Compensating early reps with meaningful equity, not just cash, will help align them with the company’s long-term success. The earlier in the company’s life, the more it makes sense to give reps equity. Those early sales people are going to help you figure out key aspects of your sales motion and strategy, so you want to strategically align them like other critical employees. As the company gets more structured and has stronger guardrails, the incentive plans can focus mostly on cash. But when Sales isn’t a machine yet, equity can help balance incentives.
#6: Customer Success Feedback Loop
You need to have some sort of feedback loop and control mechanism so the wrong customers aren’t sold and the right customers aren’t over-sold. Some startups will claw back commissions if a customer churns in the first three to six months. Sales reps absolutely hate clawbacks because they feel like they’re being charged for a customer support mistake. Invariably this leads to angry finger-pointing between Sales and CSM. But at a minimum, quota credit should require the successful implementation of a customer, not just their signature on a contract.

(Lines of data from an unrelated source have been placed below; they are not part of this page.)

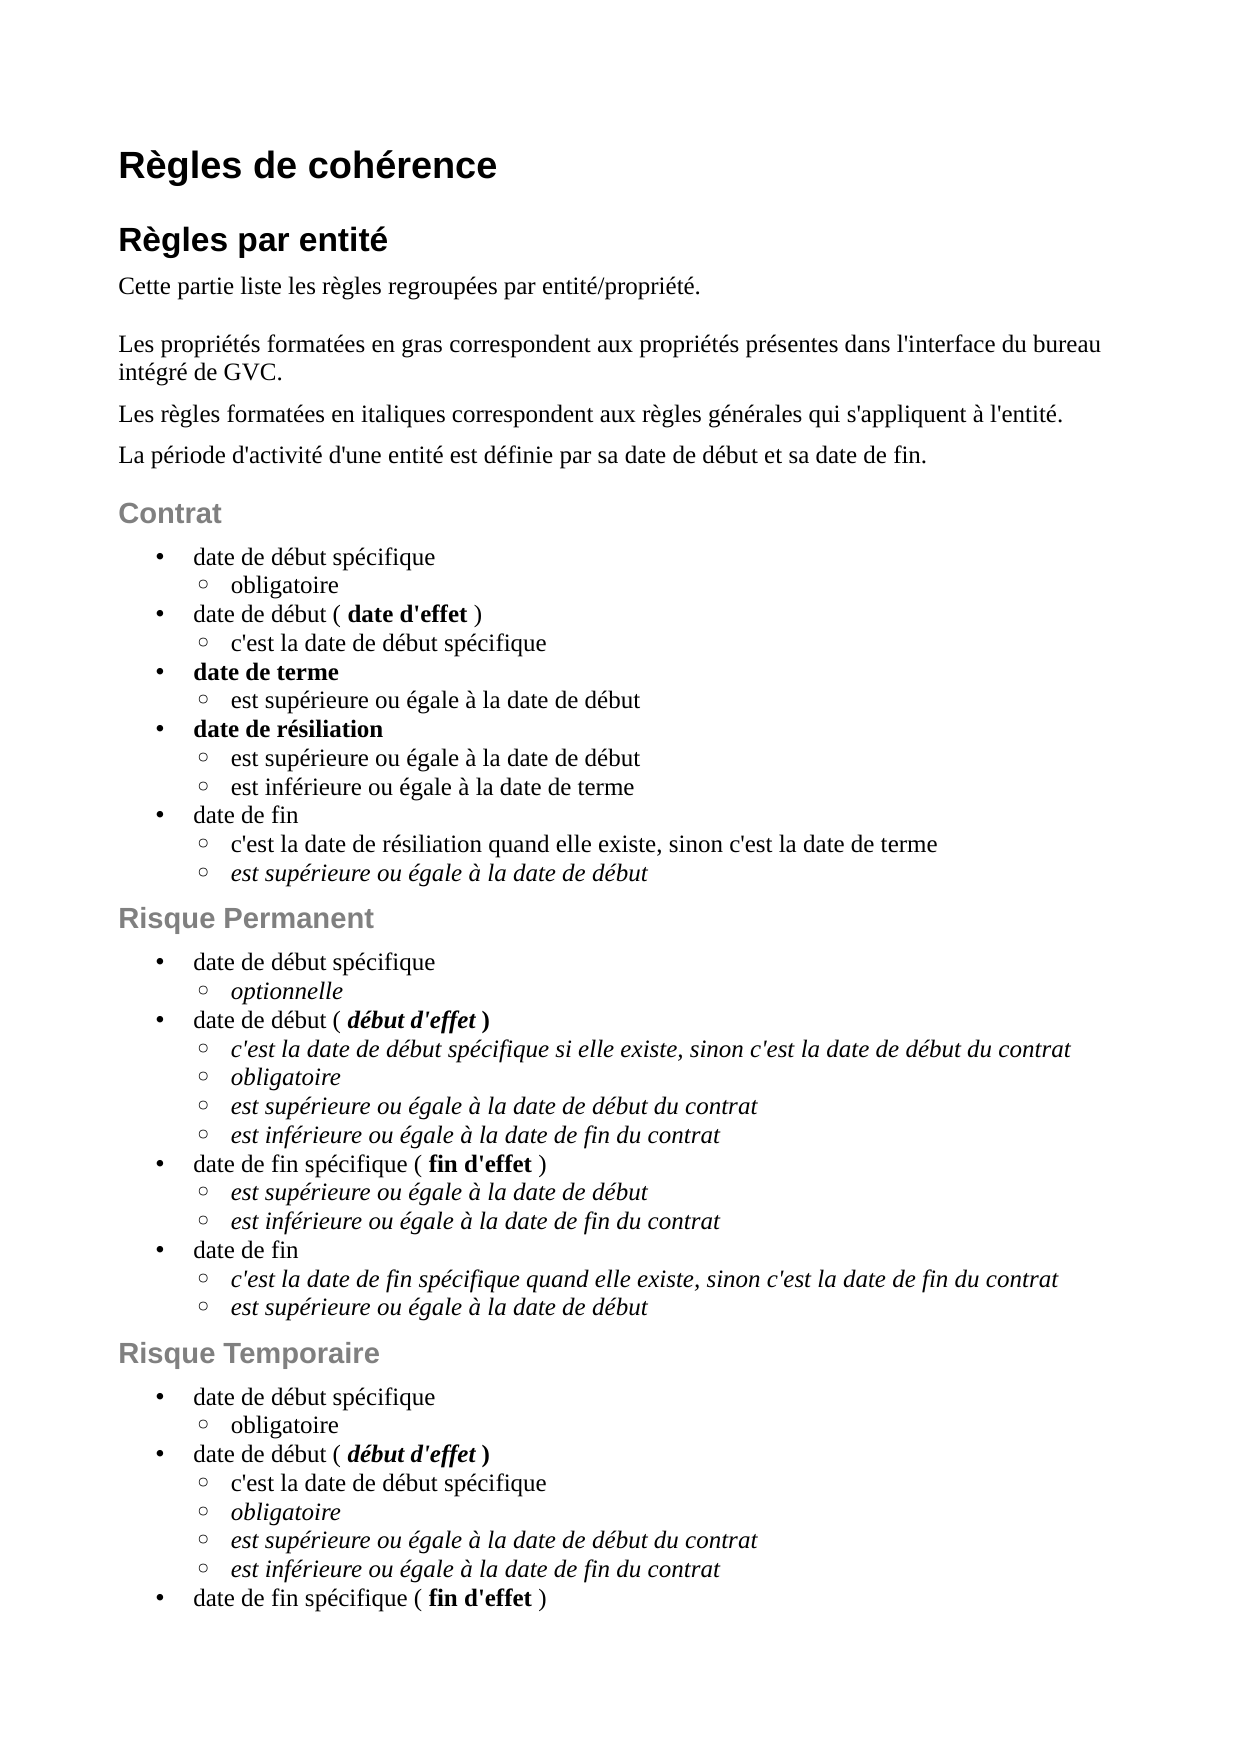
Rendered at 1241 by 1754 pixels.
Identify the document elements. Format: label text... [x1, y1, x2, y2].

list est supérieure ou égale à la date de début du contrat [193, 1091, 1122, 1120]
list est inférieure ou égale à la date de fin du contrat [193, 1554, 1122, 1583]
list obligatoire [193, 1497, 1122, 1526]
list c'est la date de fin spécifique quand elle existe, sinon c'est la date de fin du contrat [193, 1264, 1122, 1292]
list date de début spécifique [156, 542, 1122, 571]
list est inférieure ou égale à la date de fin du contrat [193, 1120, 1122, 1149]
subtitle Règles de cohérence [118, 143, 1122, 187]
text Cette partie liste les règles regroupées par entité/propriété. [118, 271, 1122, 300]
subtitle Contrat [118, 496, 1122, 529]
subtitle Règles par entité [118, 220, 1122, 259]
text Les propriétés formatées en gras correspondent aux propriétés présentes dans l'interface du bureau intégré de GVC. [118, 329, 1122, 386]
list c'est la date de début spécifique si elle existe, sinon c'est la date de début du contrat [193, 1034, 1122, 1062]
list obligatoire [193, 571, 1122, 599]
list date de début spécifique [156, 947, 1122, 976]
list est inférieure ou égale à la date de fin du contrat [193, 1206, 1122, 1235]
list date de fin spécifique ( fin d'effet ) [156, 1583, 1122, 1612]
list obligatoire [193, 1062, 1122, 1091]
text Les règles formatées en italiques correspondent aux règles générales qui s'appliquent à l'entité. [118, 399, 1122, 427]
list est supérieure ou égale à la date de début [193, 858, 1122, 887]
list date de résiliation [156, 714, 1122, 743]
list date de début ( début d'effet ) [156, 1439, 1122, 1468]
list c'est la date de début spécifique [193, 628, 1122, 657]
list est supérieure ou égale à la date de début [193, 1292, 1122, 1321]
list obligatoire [193, 1411, 1122, 1439]
list c'est la date de résiliation quand elle existe, sinon c'est la date de terme [193, 829, 1122, 858]
list date de fin [156, 1235, 1122, 1264]
list date de début ( début d'effet ) [156, 1005, 1122, 1034]
list c'est la date de début spécifique [193, 1468, 1122, 1497]
list est inférieure ou égale à la date de terme [193, 772, 1122, 801]
list date de début ( date d'effet ) [156, 599, 1122, 628]
text La période d'activité d'une entité est définie par sa date de début et sa date de fin. [118, 440, 1122, 469]
list est supérieure ou égale à la date de début du contrat [193, 1526, 1122, 1554]
list date de fin [156, 801, 1122, 829]
list date de terme [156, 657, 1122, 686]
list est supérieure ou égale à la date de début [193, 1177, 1122, 1206]
list date de fin spécifique ( fin d'effet ) [156, 1149, 1122, 1177]
list date de début spécifique [156, 1382, 1122, 1411]
subtitle Risque Permanent [118, 901, 1122, 935]
list est supérieure ou égale à la date de début [193, 743, 1122, 772]
subtitle Risque Temporaire [118, 1336, 1122, 1369]
list optionnelle [193, 976, 1122, 1005]
list est supérieure ou égale à la date de début [193, 686, 1122, 714]
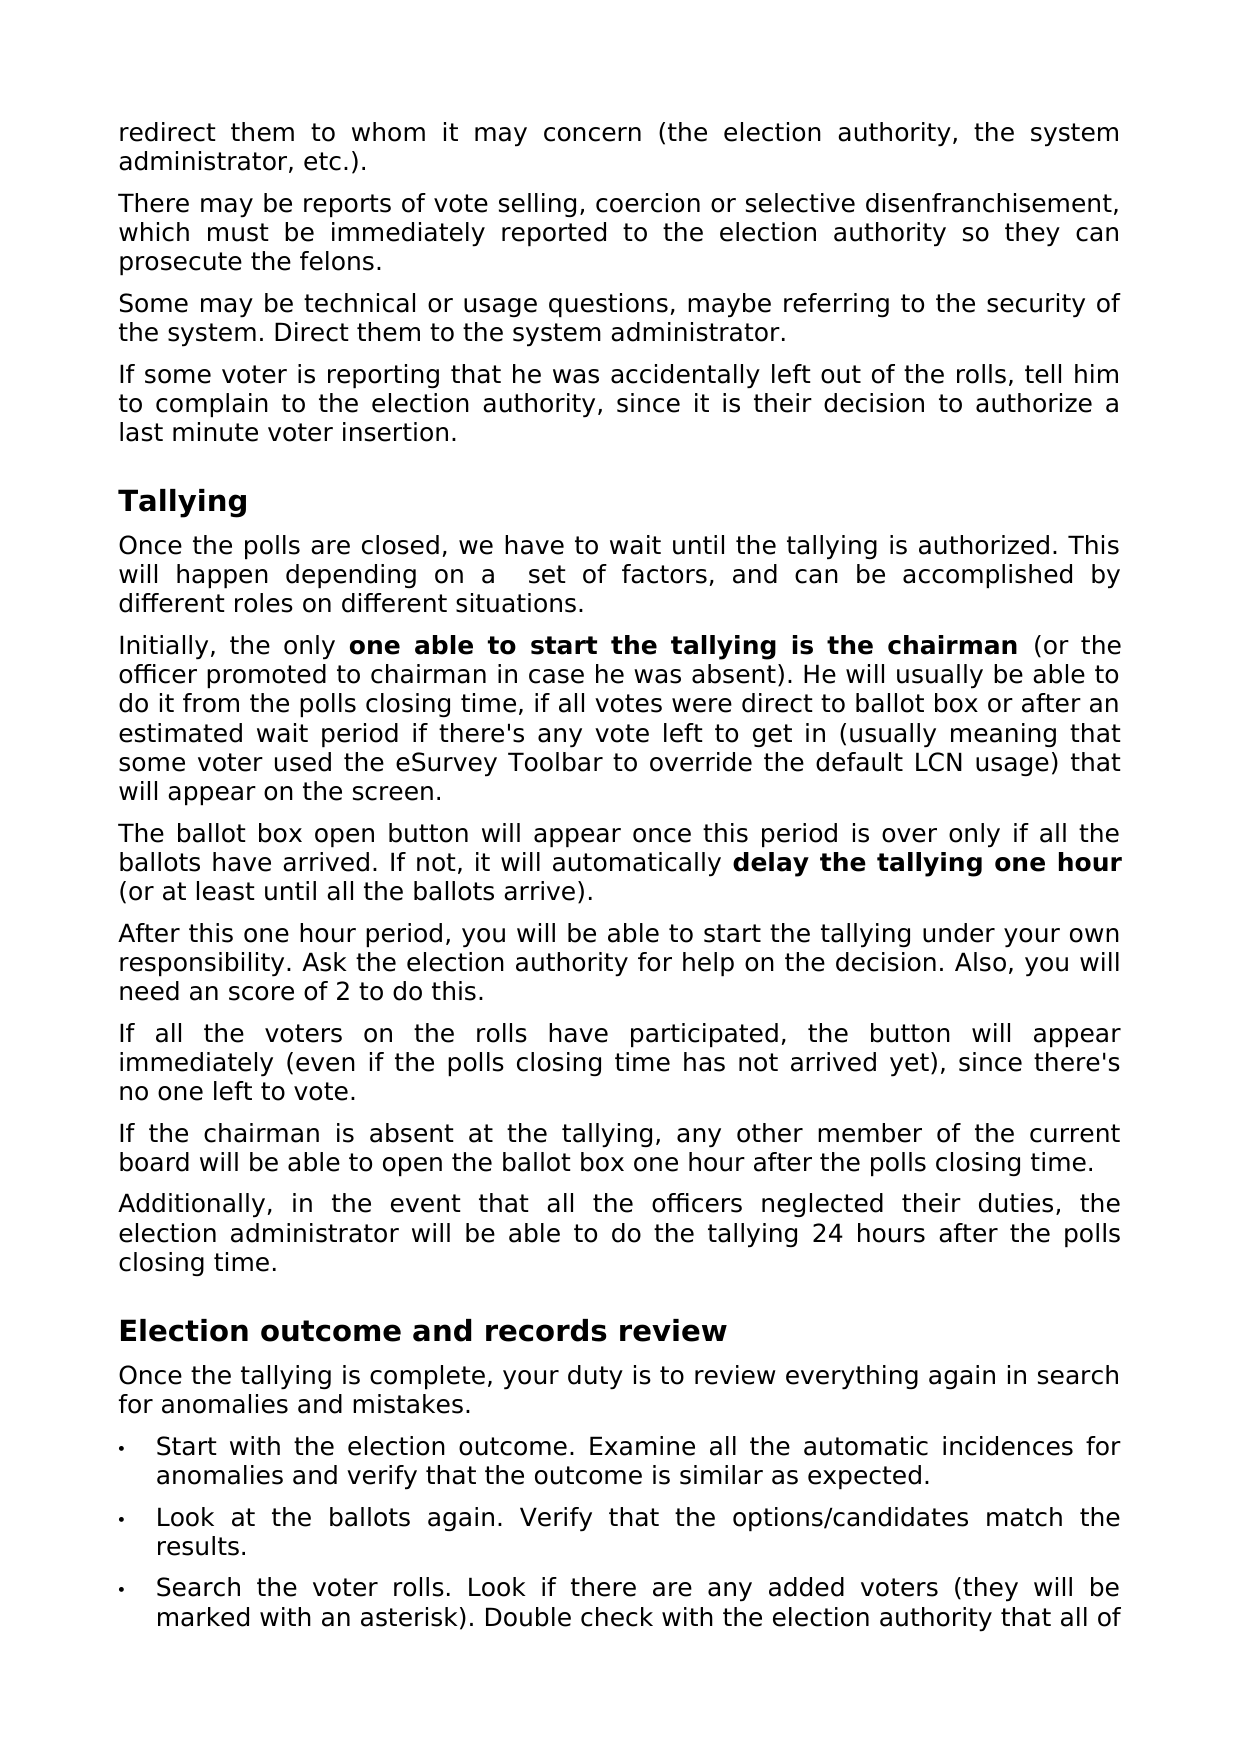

#7: Common Denominator Product Feedback
Sales should have a strong voice in the evolution of the product roadmap since they are hearing the front-line objections from potential customers. But this feedback must consist of common denominator issues across customers, not just the latest idiosyncratic feature request that a salesperson needs to close the deal at hand or ad hoc suggestions based on the latest sales call. A good way to synthesize sales feedback is to track loss reasons for every deal and then review monthly to find the common denominators.
#8: Checks and Balances
Never let foxes guard the hen house. Noncommissioned but vital activities like rev rec, analytics, and regulatory functions should be owned by teams outside of sales who are not compensated based on the company hitting quota. This is not a reflection of a lack of trust in Sales, but rather a recognition that Sales doesn’t have the incentive to focus on noncommissioned activities at the expense of commissioned ones.
#9: Auditing and Inspection
Sales leaders should constantly inspect the sales pipeline. To enable this, sales reps should be required to keep deal status up to date in a tool like Scratchpad. You can also use AI-enabled call monitoring software like Orum and conversational intelligence tools to record and audit every sales call. If you find reps are “churning and burning” prospects who say no, or are over-selling or making impossible promises to customers to get to a yes, they either need retraining or shouldn’t be sales reps at your company.
Sales is all about creating a repeatable machine. To achieve this, you will need to define every stage of your sales process and refine it over time. This is how large companies are able to scale huge sales forces with fairly consistent results and quality levels. You will get better at everything over time; just realize that putting reps on an incentive plan is a necessary but not sufficient condition for getting the results you want.
Incentives work powerfully well, perhaps in some cases a little too well. If you don’t inspect and supervise your sales practices carefully, you could find yourself unpleasantly surprised by some of the behaviors you end up incentivizing. If you establish and maintain an effective sales compliance regime, your incentive plans will drive healthy growth in your company. Fail to do so, however, and you will find undesirable behaviors growing as well.